Your assignment: Each entry should be printed exactly, with its images omitted.

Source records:
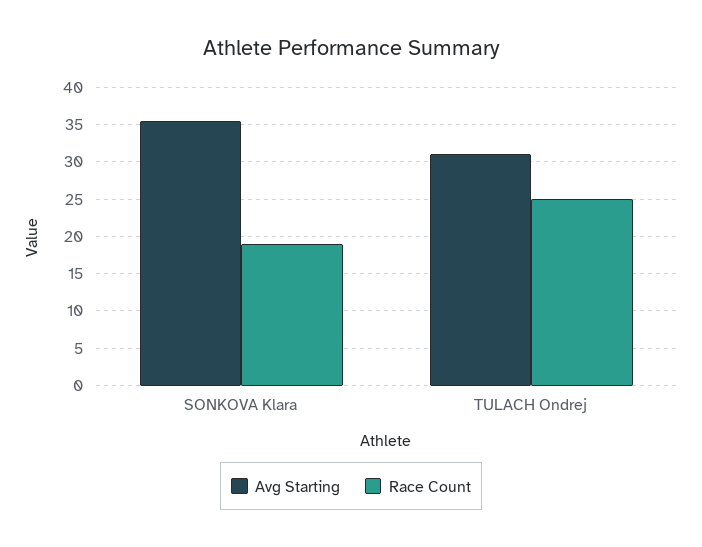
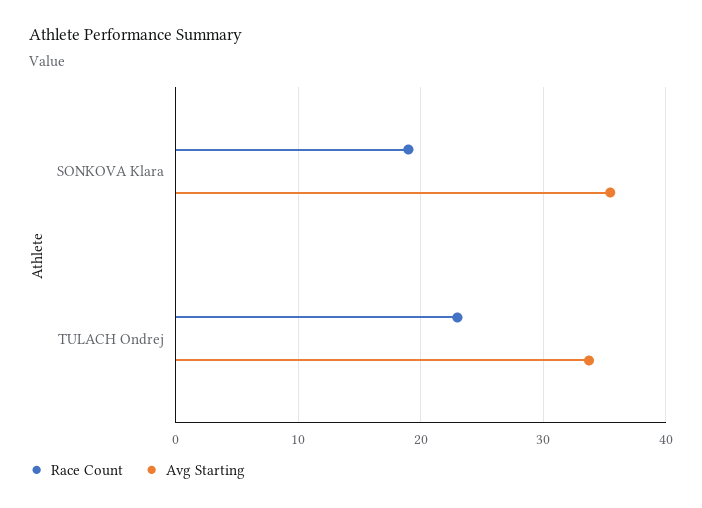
  {
    "Avg Starting": {
      "SONKOVA Klara": 35,
-     "TULACH Ondrej": 31
+     "TULACH Ondrej": 34
    },
    "Race Count": {
      "SONKOVA Klara": 19,
-     "TULACH Ondrej": 25
+     "TULACH Ondrej": 23
    }
  }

Output below:
  {
    "Avg Starting": {
      "SONKOVA Klara": 35,
-     "TULACH Ondrej": 31
+     "TULACH Ondrej": 34
    },
    "Race Count": {
      "SONKOVA Klara": 19,
-     "TULACH Ondrej": 25
+     "TULACH Ondrej": 23
    }
  }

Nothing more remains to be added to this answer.